Lobach Iryna, Sampson Joshua, Lobach Siarhei, Alekseyenko Alexander, Piryatinska Alexandra, He Tao, Zhang Li
Department of Epidemiology and Biostatistics, University of California, San Francisco, California.
Biostatistics Branch, Division of Cancer Epidemiology & Genetics, National Cancer Institute, National Institutes of Health, Bethesda, Maryland.
Genet Epidemiol. 2019 Apr;43(3):292-299. doi: 10.1002/gepi.22186. Epub 2019 Jan 8.

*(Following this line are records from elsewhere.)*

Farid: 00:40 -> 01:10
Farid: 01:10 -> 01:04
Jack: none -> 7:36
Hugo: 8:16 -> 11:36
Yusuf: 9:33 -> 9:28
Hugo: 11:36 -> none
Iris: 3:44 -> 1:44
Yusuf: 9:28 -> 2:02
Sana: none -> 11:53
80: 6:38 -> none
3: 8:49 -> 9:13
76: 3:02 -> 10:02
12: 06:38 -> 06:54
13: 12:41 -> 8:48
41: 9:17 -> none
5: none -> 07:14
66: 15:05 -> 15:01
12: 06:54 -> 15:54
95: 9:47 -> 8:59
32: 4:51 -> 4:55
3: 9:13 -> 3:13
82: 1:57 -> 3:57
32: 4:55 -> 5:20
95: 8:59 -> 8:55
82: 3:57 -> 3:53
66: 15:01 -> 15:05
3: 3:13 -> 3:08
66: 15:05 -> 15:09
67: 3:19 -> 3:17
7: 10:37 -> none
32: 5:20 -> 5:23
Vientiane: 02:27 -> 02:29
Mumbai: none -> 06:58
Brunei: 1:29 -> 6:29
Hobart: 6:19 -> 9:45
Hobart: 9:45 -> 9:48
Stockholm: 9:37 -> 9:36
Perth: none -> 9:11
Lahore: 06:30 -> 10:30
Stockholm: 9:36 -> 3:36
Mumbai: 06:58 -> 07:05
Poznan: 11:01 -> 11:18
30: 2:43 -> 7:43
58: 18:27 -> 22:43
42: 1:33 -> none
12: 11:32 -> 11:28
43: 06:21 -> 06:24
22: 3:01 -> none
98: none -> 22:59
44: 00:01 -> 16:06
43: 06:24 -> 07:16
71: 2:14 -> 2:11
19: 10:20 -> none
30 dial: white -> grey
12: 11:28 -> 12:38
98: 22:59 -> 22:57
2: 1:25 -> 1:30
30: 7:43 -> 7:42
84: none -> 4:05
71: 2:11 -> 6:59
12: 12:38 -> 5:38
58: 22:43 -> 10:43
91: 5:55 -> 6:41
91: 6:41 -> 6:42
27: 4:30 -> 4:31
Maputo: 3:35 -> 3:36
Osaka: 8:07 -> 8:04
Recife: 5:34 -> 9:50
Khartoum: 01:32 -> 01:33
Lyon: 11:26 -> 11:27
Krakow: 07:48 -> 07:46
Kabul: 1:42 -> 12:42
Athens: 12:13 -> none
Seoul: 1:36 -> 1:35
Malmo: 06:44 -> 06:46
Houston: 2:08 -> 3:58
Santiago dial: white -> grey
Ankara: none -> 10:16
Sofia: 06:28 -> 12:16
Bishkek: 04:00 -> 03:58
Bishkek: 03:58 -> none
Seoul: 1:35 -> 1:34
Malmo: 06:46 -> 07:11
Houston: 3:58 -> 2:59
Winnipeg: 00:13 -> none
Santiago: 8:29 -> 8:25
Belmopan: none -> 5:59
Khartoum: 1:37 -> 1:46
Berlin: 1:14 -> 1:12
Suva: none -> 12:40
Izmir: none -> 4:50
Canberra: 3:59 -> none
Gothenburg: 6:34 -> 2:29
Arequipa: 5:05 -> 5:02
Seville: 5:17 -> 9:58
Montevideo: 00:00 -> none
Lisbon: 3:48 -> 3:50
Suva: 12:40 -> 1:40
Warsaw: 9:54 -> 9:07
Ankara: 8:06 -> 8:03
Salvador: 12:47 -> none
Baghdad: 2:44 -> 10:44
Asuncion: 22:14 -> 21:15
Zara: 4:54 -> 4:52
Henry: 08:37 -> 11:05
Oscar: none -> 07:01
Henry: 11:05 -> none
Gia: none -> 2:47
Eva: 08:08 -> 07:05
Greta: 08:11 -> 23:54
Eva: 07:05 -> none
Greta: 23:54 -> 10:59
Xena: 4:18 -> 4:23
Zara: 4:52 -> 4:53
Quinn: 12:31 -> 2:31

One of the most important research areas in case-control Genome-Wide Association Studies is to determine how the effect of a genotype varies across the environment or to measure the gene-environment interaction (G × E). We consider the scenario when some of the "healthy" controls actually have the disease and when the frequency of these latent cases varies by the environmental variable of interest. In this scenario, performing logistic regression with the clinically diagnosed disease status as an outcome variable and will result in biased estimates of G × E interaction. Here, we derive a general theoretical approximation to the bias in the estimates of the G × E interaction and show, through extensive simulation, that this approximation is accurate in finite samples. Moreover, we apply this approximation to evaluate the bias in the effect estimates of the genetic variants related to mitochondrial proteins a large-scale prostate cancer study.
病例对照全基因组关联研究中最重要的研究领域之一是确定基因型的效应如何随环境变化,或衡量基因-环境相互作用(G×E)。我们考虑这样一种情况:一些“健康”对照实际上患有该疾病,并且这些潜在病例的频率因感兴趣的环境变量而异。在这种情况下,以临床诊断的疾病状态作为结果变量进行逻辑回归,将导致对G×E相互作用的估计产生偏差。在此,我们推导出G×E相互作用估计偏差的一般理论近似值,并通过广泛的模拟表明,这种近似值在有限样本中是准确的。此外,我们应用这种近似值来评估一项大规模前列腺癌研究中与线粒体蛋白相关的基因变异效应估计值的偏差。